La Banque d’Angleterre prépare le terrain pour une baisse de taux

Comme chaque mois, le Royaume-Uni fait le point sur la situation de son économie depuis quelques jours. Le coup d’envoi a été donné la semaine dernière avec le rapport sur le marché de l’emploi et les taux d’inflation pour février et mars. Ces derniers nous ont confortés (et aussi les marchés) dans l'idée que la Banque d'Angleterre (BoE) allait procéder à un nouvel abaissement des taux lors de sa réunion de politique du 8 mai.

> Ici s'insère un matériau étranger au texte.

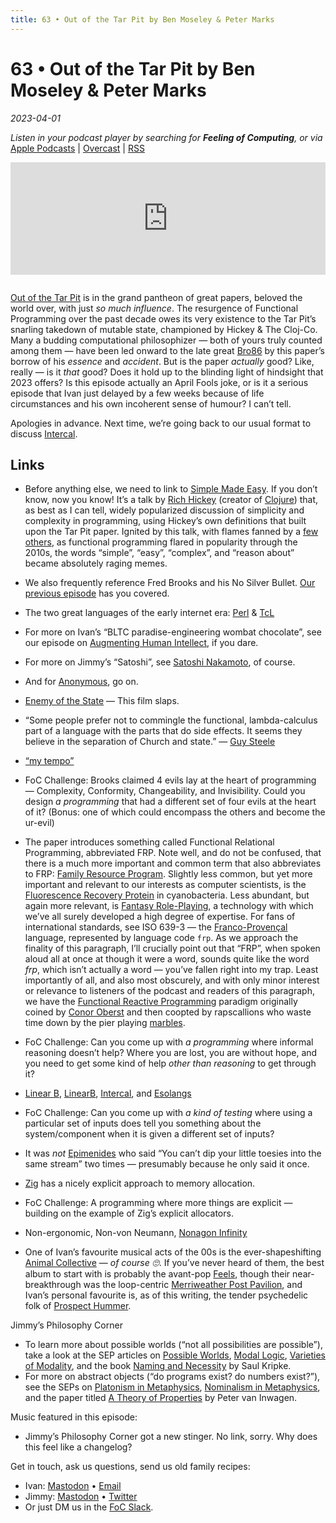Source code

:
 ```yaml
---
title: 63 • Out of the Tar Pit by Ben Moseley & Peter Marks
---
```


# 63 • Out of the Tar Pit by Ben Moseley & Peter Marks

_2023-04-01_

_Listen in your podcast player by searching for **Feeling of Computing**, or via_ [Apple Podcasts](https://podcasts.apple.com/podcast/feeling-of-computing/id1265527976) \| [Overcast](https://overcast.fm/itunes1265527976) \| [RSS](https://omny.fm/shows/future-of-coding/playlists/podcast.rss)

<iframe src="https://omny.fm/shows/future-of-coding/out-of-the-tar-pit-by-ben-moseley-and-peter-marks/embed" width="100%" height="180" frameborder="0" style="margin-bottom: 1em"></iframe>

[Out of the Tar Pit](https://moss.cs.iit.edu/cs100/papers/out-of-the-tar-pit.pdf) is in the grand pantheon of great papers, beloved the world over, with just _so much influence_. The resurgence of Functional Programming over the past decade owes its very existence to the Tar Pit’s snarling takedown of mutable state, championed by Hickey & The Cloj-Co. Many a budding computational philosophizer — both of yours truly counted among them — have been led onward to the late great [Bro86](/episodes/062) by this paper’s borrow of his _essence_ and _accident_. But is the paper _actually_ good? Like, really — is it _that_ good? Does it hold up to the blinding light of hindsight that 2023 offers? Is this episode actually an April Fools joke, or is it a serious episode that Ivan just delayed by a few weeks because of life circumstances and his own incoherent sense of humour? I can’t tell.

Apologies in advance. Next time, we’re going back to our usual format to discuss [Intercal](https://en.wikipedia.org/wiki/INTERCAL).

## Links

- Before anything else, we need to link to [Simple Made Easy](https://www.youtube.com/watch?v=SxdOUGdseq4). If you don’t know, now you know! It’s a talk by [Rich Hickey](https://en.wikipedia.org/wiki/Rich_Hickey) (creator of [Clojure](https://en.wikipedia.org/wiki/Clojure)) that, as best as I can tell, widely popularized discussion of simplicity and complexity in programming, using Hickey’s own definitions that built upon the Tar Pit paper. Ignited by this talk, with flames fanned by a [few others](https://www.youtube.com/watch?v=Cym4TZwTCNU), as functional programming flared in popularity through the 2010s, the words “simple”, “easy”, “complex”, and “reason about” became absolutely raging memes.

- We also frequently reference Fred Brooks and his No Silver Bullet. [Our previous episode](/episodes/062) has you covered.

- The two great languages of the early internet era: [Perl](https://en.wikipedia.org/wiki/Perl) & [TcL](https://en.wikipedia.org/wiki/Tcl)

- For more on Ivan’s “BLTC paradise-engineering wombat chocolate”, see our episode on [Augmenting Human Intellect](/episodes/056), if you dare.

- For more on Jimmy’s “Satoshi”, see [Satoshi Nakamoto](https://en.wikipedia.org/wiki/Satoshi_Nakamoto), of course.

- And for [Anonymous](<https://en.wikipedia.org/wiki/Anonymous_(hacker_group)>), go on.

- [Enemy of the State](<https://en.wikipedia.org/wiki/Enemy_of_the_State_(film)>) — This film slaps.

- “Some people prefer not to commingle the functional, lambda-calculus part of a language with the parts that do side effects. It seems they believe in the separation of Church and state.” — [Guy Steele](https://en.wikipedia.org/wiki/Guy_L._Steele_Jr.)

- [“my tempo”](https://www.youtube.com/watch?v=xDAsABdkWSc)

- FoC Challenge: Brooks claimed 4 evils lay at the heart of programming — Complexity, Conformity, Changeability, and Invisibility. Could you design _a programming_ that had a different set of four evils at the heart of it? (Bonus: one of which could encompass the others and become the ur-evil)

- The paper introduces something called Functional Relational Programming, abbreviated FRP. Note well, and do not be confused, that there is a much more important and common term that also abbreviates to FRP: [Family Resource Program](https://en.wikipedia.org/wiki/Family_resource_program). Slightly less common, but yet more important and relevant to our interests as computer scientists, is the [Fluorescence Recovery Protein](https://en.wikipedia.org/wiki/Fluorescence_recovery_protein) in cyanobacteria. Less abundant, but again more relevant, is [Fantasy Role-Playing](https://en.wikipedia.org/wiki/Role-playing_game), a technology with which we’ve all surely developed a high degree of expertise. For fans of international standards, see ISO 639-3 — the [Franco-Provençal](https://en.wikipedia.org/wiki/Franco-Provençal) language, represented by language code `frp`. As we approach the finality of this paragraph, I’ll crucially point out that “FRP”, when spoken aloud all at once at though it were a word, sounds quite like the word _frp_, which isn’t actually a word — you’ve fallen right into my trap. Least importantly of all, and also most obscurely, and with only minor interest or relevance to listeners of the podcast and readers of this paragraph, we have the [Functional Reactive Programming](https://en.wikipedia.org/wiki/Functional_reactive_programming) paradigm originally coined by [Conor Oberst](/episodes/058) and then coopted by rapscallions who waste time down by the pier playing [marbles](https://rxmarbles.com).

- FoC Challenge: Can you come up with _a programming_ where informal reasoning doesn’t help? Where you are lost, you are without hope, and you need to get some kind of help _other than reasoning_ to get through it?

- [Linear B](https://en.wikipedia.org/wiki/Linear_B), [LinearB](https://linearb.io), [Intercal](https://en.wikipedia.org/wiki/INTERCAL), and [Esolangs](https://esolangs.org/wiki/Main_Page)

- FoC Challenge: Can you come up with _a kind of testing_ where using a particular set of inputs does tell you something about the system/component when it is given a different set of inputs?

- It was _not_ [Epimenides](https://en.wikipedia.org/wiki/Epimenides) who said “You can’t dip your little toesies into the same stream” two times — presumably because he only said it once.

- [Zig](https://ziglang.org) has a nicely explicit approach to memory allocation.

- FoC Challenge: A programming where more things are explicit — building on the example of Zig’s explicit allocators.

- Non-ergonomic, Non-von Neumann, [Nonagon Infinity](https://www.youtube.com/watch?v=9p_Si21ig7c)

- One of Ivan’s favourite musical acts of the 00s is the ever-shapeshifting [Animal Collective](https://en.wikipedia.org/wiki/Animal_Collective) — _of course 🙄_. If you’ve never heard of them, the best album to start with is probably the avant-pop [Feels](<https://en.wikipedia.org/wiki/Feels_(album)>), though their near-breakthrough was the loop-centric [Merriweather Post Pavilion](<https://en.wikipedia.org/wiki/Merriweather_Post_Pavilion_(album)>), and Ivan’s personal favourite is, as of this writing, the tender psychedelic folk of [Prospect Hummer](https://en.wikipedia.org/wiki/Prospect_Hummer).

Jimmy’s Philosophy Corner

- To learn more about possible worlds (“not all possibilities are possible”), take a look at the SEP articles on [Possible Worlds](https://plato.stanford.edu/entries/possible-worlds/), [Modal Logic](https://plato.stanford.edu/entries/logic-modal/), [Varieties of Modality](https://plato.stanford.edu/entries/modality-varieties/), and the book [Naming and Necessity](https://www.amazon.com/Naming-Necessity-Saul-Kripke/dp/0631128018) by Saul Kripke.
- For more on abstract objects (“do programs exist? do numbers exist?”), see the SEPs on [Platonism in Metaphysics](https://plato.stanford.edu/entries/platonism/), [Nominalism in Metaphysics](https://plato.stanford.edu/entries/nominalism-metaphysics/), and the paper titled [A Theory of Properties](https://andrewmbailey.com/pvi/Theory_of_Properties.pdf) by Peter van Inwagen.

Music featured in this episode:

- Jimmy’s Philosophy Corner got a new stinger. No link, sorry. Why does this feel like a changelog?

Get in touch, ask us questions, send us old family recipes:

- Ivan: [Mastodon](https://mastodon.social/@spiralganglion) • [Email](mailto:hello@feelingof.com?subject=Question%20from%20an%20FoC%20Listener)
- Jimmy: [Mastodon](https://hachyderm.io/@jimmyhmiller) • [Twitter](https://twitter.com/jimmyhmiller)
- Or just DM us in the [FoC Slack](/community).
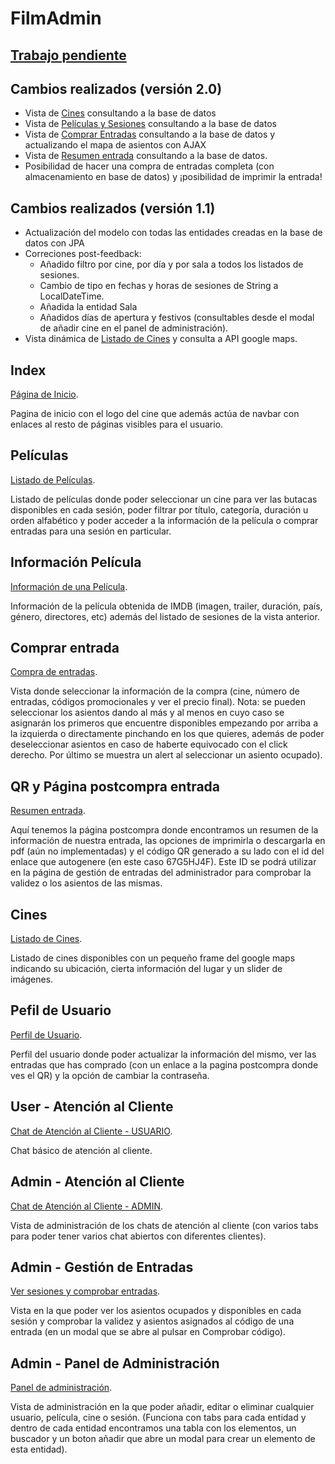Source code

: # FilmAdmin

## [Trabajo pendiente](https://docs.google.com/document/d/1Jl7SJprP_qKExY1gCgEuXgIvUAb5TF3F0B_dflthpi4/edit?usp=sharing)

## Cambios realizados (versión 2.0)
- Vista de [Cines](http://localhost:8080/cines/) consultando a la base de datos
- Vista de [Películas y Sesiones](http://localhost:8080/peliculas/) consultando a la base de datos
- Vista de [Comprar Entradas](http://localhost:8080/entradas/compra-entradas?sesion=1) consultando a la base de datos y actualizando el mapa de asientos con AJAX
- Vista de [Resumen entrada](http://localhost:8080/entradas/1) consultando a la base de datos.
- Posibilidad de hacer una compra de entradas completa (con almacenamiento en base de datos) y ¡posibilidad de imprimir la entrada!


## Cambios realizados (versión 1.1)
- Actualización del modelo con todas las entidades creadas en la base de datos con JPA
- Correciones post-feedback:
  - Añadido filtro por cine, por día y por sala a todos los listados de sesiones.
  - Cambio de tipo en fechas y horas de sesiones de String a LocalDateTime.
  - Añadida la entidad Sala
  - Añadidos días de apertura y festivos (consultables desde el modal de añadir cine en el panel de administración).
- Vista dinámica de [Listado de Cines](http://localhost:8080/cines/) y consulta a API google maps.


## Index
[Página de Inicio](http://localhost:8080).

Pagina de inicio con el logo del cine que además actúa de navbar con enlaces al resto de páginas visibles para el usuario.

## Películas
[Listado de Películas](http://localhost:8080/peliculas/).

Listado de películas donde poder seleccionar un cine para ver las butacas disponibles en cada sesión, poder filtrar por título, categoría, duración u orden alfabético y poder acceder a la información de la película o comprar entradas para una sesión en particular.

## Información Película
[Información de una Película](http://localhost:8080/peliculas/1).

Información de la película obtenida de IMDB (imagen, trailer, duración, país, género, directores, etc) además del listado de sesiones de la vista anterior.

## Comprar entrada
[Compra de entradas](http://localhost:8080/compra-entradas).

Vista donde seleccionar la información de la compra (cine, número de entradas, códigos promocionales y ver el precio final). Nota: se pueden seleccionar los asientos dando al más y al menos en cuyo caso se asignarán los primeros que encuentre disponibles empezando por arriba a la izquierda o directamente pinchando en los que quieres, además de poder deseleccionar asientos en caso de haberte equivocado con el click derecho. Por último se muestra un alert al seleccionar un asiento ocupado).

## QR y Página postcompra entrada
[Resumen entrada](http://localhost:8080/entradas/67G5HJ4F).

Aquí tenemos la página postcompra donde encontramos un resumen de la información de nuestra entrada, las opciones de imprimirla o descargarla en pdf (aún no implementadas) y el código QR generado a su lado con el id del enlace que autogenere (en este caso 67G5HJ4F). Este ID se podrá utilizar en la página de gestión de entradas del administrador para comprobar la validez o los asientos de las mismas.

## Cines
[Listado de Cines](http://localhost:8080/cines/).

Listado de cines disponibles con un pequeño frame del google maps indicando su ubicación, cierta información del lugar y un slider de imágenes.

## Pefil de Usuario
[Perfil de Usuario](http://localhost:8080/user/1).

Perfil del usuario donde poder actualizar la información del mismo, ver las entradas que has comprado (con un enlace a la pagina postcompra donde ves el QR) y la opción de cambiar la contraseña.

## User - Atención al Cliente
[Chat de Atención al Cliente - USUARIO](http://localhost:8080/atencion-cliente/).

Chat básico de atención al cliente.

## Admin - Atención al Cliente
[Chat de Atención al Cliente - ADMIN](http://localhost:8080/admin/atencion-cliente).

Vista de administración de los chats de atención al cliente (con varios tabs para poder tener varios chat abiertos con diferentes clientes).

## Admin - Gestión de Entradas
[Ver sesiones y comprobar entradas](http://localhost:8080/admin/gestion-entradas/).

Vista en la que poder ver los asientos ocupados y disponibles en cada sesión y comprobar la validez y asientos asignados al código de una entrada (en un modal que se abre al pulsar en Comprobar código).

## Admin - Panel de Administración
[Panel de administración](http://localhost:8080/admin/).

Vista de administración en la que poder añadir, editar o eliminar cualquier usuario, película, cine o sesión. (Funciona con tabs para cada entidad y dentro de cada entidad encontramos una tabla con los elementos, un buscador y un boton añadir que abre un modal para crear un elemento de esta entidad).
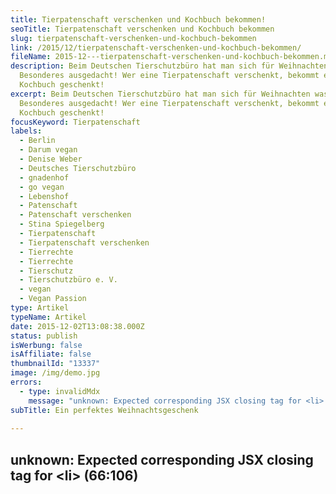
 ```yaml
---
title: Tierpatenschaft verschenken und Kochbuch bekommen!
seoTitle: Tierpatenschaft verschenken und Kochbuch bekommen
slug: tierpatenschaft-verschenken-und-kochbuch-bekommen
link: /2015/12/tierpatenschaft-verschenken-und-kochbuch-bekommen/
fileName: 2015-12---tierpatenschaft-verschenken-und-kochbuch-bekommen.md
description: Beim Deutschen Tierschutzbüro hat man sich für Weihnachten was
  Besonderes ausgedacht! Wer eine Tierpatenschaft verschenkt, bekommt ein
  Kochbuch geschenkt!
excerpt: Beim Deutschen Tierschutzbüro hat man sich für Weihnachten was
  Besonderes ausgedacht! Wer eine Tierpatenschaft verschenkt, bekommt ein
  Kochbuch geschenkt!
focusKeyword: Tierpatenschaft
labels:
  - Berlin
  - Darum vegan
  - Denise Weber
  - Deutsches Tierschutzbüro
  - gnadenhof
  - go vegan
  - Lebenshof
  - Patenschaft
  - Patenschaft verschenken
  - Stina Spiegelberg
  - Tierpatenschaft
  - Tierpatenschaft verschenken
  - Tierrechte
  - Tierrechte
  - Tierschutz
  - Tierschutzbüro e. V.
  - vegan
  - Vegan Passion
type: Artikel
typeName: Artikel
date: 2015-12-02T13:08:38.000Z
status: publish
isWerbung: false
isAffiliate: false
thumbnailId: "13337"
image: /img/demo.jpg
errors:
  - type: invalidMdx
    message: "unknown: Expected corresponding JSX closing tag for <li> (66:106)"
subTitle: Ein perfektes Weihnachtsgeschenk
  
---
```


## unknown: Expected corresponding JSX closing tag for &lt;li> (66:106)

<!--
![Denise Weber (rechts im Bild) mit ihrer Kollegin Maika Lapuschkin](http://cardamonchai.com/wp-content/uploads/2015/12/Maika-Lapuschkin-und-Denise-Weber-640x512.png "Denise Weber (rechts im Bild) mit ihrer Kollegin Maika Lapuschkin")

**Über XING lernte ich die Patentierbetreuerin des Deutschen Tierschutzbüros
Denise Weber kennen. Sie stellte mir direkt ihr Projekt „Tierpatenschaft mit
Herz" vor, von dem ich Euch heute gerne berichten möchte.**

Das Deutsche Tierschutzbüro setzt sich für Tiere in Not ein. Dabei werden Demos
und Aktionen veranstaltet und auch schon mal politische Entscheidungsträger
unter Druck gesetzt. Die Aktivisten helfen misshandelten Tieren, befreien
Kettenhunde, retten verletzte Wildtiere und kümmern sich um ausgesetzte
Haustiere.

Bei den Tierschutzkontrollen und Recherchen der Deutsches Tierschutzbüro e. V.
stoßen die Mitglieder immer wieder auf verletzte, misshandelte oder kranke
Tiere. Sie retten diese Tiere und kümmern sich um sie. Ihnen ist es wichtig, den
Tieren eine Chance auf ein liebevolles Leben zu geben. Die meisten können in ein
neues Zuhause vermittelt werden.

## Intensive Pflege für kranke Tiere

Doch leider gibt es auch solche, die chronisch krank sind und sehr intensive
Pflege brauchen oder aus anderen Gründen nicht vermittelbar sind. Sie werden
dann auf Gnadenhöfen untergebracht, der Verein übernimmt dabei die anfallenden
Kosten.

<div style="float: right;"><iframe src="https://www.youtube.com/embed/ZjvS5v8bi7Q" width="300" height="240" frameborder="0"></iframe></div>

Denise erzählte mir, dass erst vor Kurzem zwei Neuankömmlinge im Projekt
aufgenommen wurden. Die beiden Kühe Dorte und Denise wurden aus einem
Milchviehbetrieb im Allgäu nach über sieben Jahren im Stall befreit und auf
einem Gnadenhof in Brandenburg untergebracht. Ihre ersten Schritte auf der Weide
sind im herzzerreißenden Video auf der rechten Seite zu sehen.

Ganz aktuell findet derzeit wie in jedem Jahr eine Weihnachtsaktion des
Deutschen Tierschutzbüro e. V. statt. Dabei geht es darum, den Liebsten ein ganz
besonderes Weihnachtsgeschenk zu machen und dabei auf Konsumgüter mal komplett
zu verzichten. Viele überlegen ja immer lange, was sie verschenken sollen und
kaufen dann einfach irgendwas, nur um etwas in der Hand zu haben, was sehr
schade ist.

Aus diesem Grund bietet der Verein Tierpatenschaften zum Verschenken an. Damit
hat man auf jeden Fall ein sehr persönliches Geschenk. Natürlich kann das
Patentier auch jederzeit in seiner Unterkunft besucht werden und es können dabei
ganz nebenbei wertvolle Stunden in der Natur verbracht werden.

Dieses Jahr gibt es dazu noch eine ganz besondere Überraschung: Das Deutsche
Tierschutzbüro möchte sich bei allen neuen Tierpaten und denen, die eine
Patenschaft verschenken, bedanken, indem sie das neue vegane Kochbuch von Stina
Spiegelberg „Vegan Passion“ schenken. Stina verrät in dem Buch 120 ihrer
Lieblingsrezepte, saisonal und zu jedem Anlass passend. Kleiner Geheimtipp: Es
werden darin auch tolle Ideen für ein leckeres und pflanzliches Weihnachtsmenü
verraten.

![Vegan Passion von Stina Spiegelberg](http://cardamonchai.com/wp-content/uploads/2015/12/Veganpassion_Das-Kochbuch-838x1024-640x782.jpg "Vegan Passion von Stina Spiegelberg")

<div style="border: solid 2px #ff66cc; padding: 30px;">## Alle Infos zur Weihnachtsaktion

- Wer in der Zeit vom 25. November bis einschließlich 23. Dezember eine
  Tierpatenschaft übernimmt oder eine verschenkt, erhält das vegane Kochbuch
  „Vegan Passion“.
- Wer bis zum 20. Dezember 2015 um 18:00 eine Patenschaft abschließt oder
  verschenkt, bekommt die Unterlagen dazu pünktlich bis zum 24. Dezember
  zugesendet. Natürlich können die Unterlagen auch direkt an den/die
  Beschenkte/n adressiert werden.
- Wer seine Patenschaft erst nach dem 20. Dezember beantragt, erhält die Urkunde
  in digitaler Form per Mail, diese kann dann selbst gestaltet und ausgedruckt
  werden.
- Das Kochbuch wird direkt an den Tierpaten bzw. an den/die Beschenkende/n
  geschickt. Es kommt in einem Paket zusammen mit den Unterlagen für die
  Patenschaft, der Urkunde sowie einem Tierretterarmband.
- Zur Weihnachtsaktion des Deutschen Tierschutzbüro e. V. geht es
  [hier entlang](http://www.tier-patenschaft.de/weihnachten/).</div>

Wer sich gerne weiter informieren möchte, oder sich für eine Patenschaft
interessiert, besucht am besten die [Homepage](http://www.tierschutzbuero.de/)
des Deutschen Tierschutzbüros. Wer direkt spenden möchte,
[folgt diesem Link](http://www.tierschutzbuero.de/arbeitskreis-spenden/).

[gallery type="rectangular" link="none" size="medium"
ids="13338,13336,13335,13334,13343,13341,13340,13346,13348,13350,13351,13353"]

Wer gerne mehr über die Milchindustrie und das Leid der Kühe in Erfahrung
bringen möchte: [Hier entlang](/2014/09/pflanzenmilch-wieso-denn-blos/).

-->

L’inflation britannique a en effet ralenti un peu plus que prévu. Et bien qu’elle soit toujours plus élevée que l'objectif de 2 % à tous les niveaux (général, sous-jacent hors alimentation et énergie, secteur des services), cette décélération peut apparaître comme un soulagement pour la Banque d’Angleterre. La tension persistante exercée sur les prix par la politique budgétaire empêche la banque centrale de s'engager dans un cycle de normalisation à la BCE. Celle-ci a déjà réduit ses taux à sept reprises (à chaque fois de 25 points de base) depuis l’été dernier. Le compteur de la Banque d’Angleterre est quant à lui bloqué à trois. Sur la base de l’activité économique, elle pourrait cependant en faire plus. La dernière preuve de l'essoufflement de croissance britannique est venue des indicateurs de confiance PMI pour le mois d'avril. Ceux-ci ont été publiés avec le même avertissement que les données européennes (les statistiques ont été collectées en pleine tempête des tarifs douaniers), mais cela ne remet pas en cause la tendance et donc la conclusion : l'économie britannique est à la peine. Selon le bureau d’enquête, le PMI global (48,2) équivaut à une contraction trimestrielle provisoire de 0,3 %. Les carnets de commandes sont en baisse pour le cinquième mois consécutif et les réductions d'effectifs se multiplient. Outre le fait qu'il y a moins de travail, les employeurs britanniques pointent également la responsabilité du gouvernement. L’augmentation des cotisations sociales et celle des salaires minimums annoncées en octobre dernier sont entrées en vigueur ce mois-ci, faisant ainsi grimper considérablement les coûts salariaux. Vous le sentez venir : qui dit coûts salariaux plus élevés, dit aussi coûts de production plus élevés. Et des coûts de production plus élevés signifient également des prix à la consommation plus élevés (ils n'avaient plus été aussi élevés depuis presque deux ans).Voilà donc l’inflation, ou plus précisément, la stagflation.
Il peut paraître étrange que les entreprises parviennent à préserver leurs marges malgré la morosité de l'économie. Cela s'explique en grande partie par le fait que les consommateurs britanniques peuvent jusqu'à présent s'en accommoder en raison de la forte croissance des salaires (pratiquement 6 %). Les chiffres d’affaires extrêmement solides du commerce de détail britannique (mars) le confirment ce matin. Mais ce processus est fragile et ne durera pas éternellement. Le recul de la confiance des consommateurs (avril) à son niveau le plus bas depuis fin 2023 en témoigne. Les droits de douane de Trump ont probablement aussi joué un rôle important dans cette baisse.
Les droits de douane auront aussi beaucoup d'incidence sur les prochaines projections de la Banque d’Angleterre. Hier, le gouverneur, Andrew Bailey, a mis en garde contre les effets négatifs de ces tarifs douaniers sur la croissance britannique, malgré ce qu’il qualifie de "traitement de faveur" de la part de Washington. Et Megan Greene, connue pour son attitude de "faucon" vis-à-vis de l'inflation, estime que les risques sur les prix sont plutôt à la baisse qu’à la hausse. Nous pensons donc que la BoE est en train de préparer le terrain pour une baisse de taux en mai, qui sera suivie par deux autres interventions, mais pas avant août et novembre. Un rythme lent dicté par l'inflation. Qu’est-ce que cela signifie pour la livre ? Probablement pas grand chose. Le cours EUR/GBP suit le cours EUR/USD. Cela s'explique par la grande sensibilité à d'autres enjeux plus urgents, comme la question budgétaire. À cet égard, la livre sterling et le dollar US se trouvent logés à la même enseigne et sont vulnérables aux pressions à la vente sur la partie longue de la courbe. Cette pression s'est maintenant un peu relâchée, ce qui offre à la livre de la place pour une reprise provisoire à EUR/GBP 0,8473.
EUR/GBP : place pour une reprise provisoire à EUR/GBP 0,8473.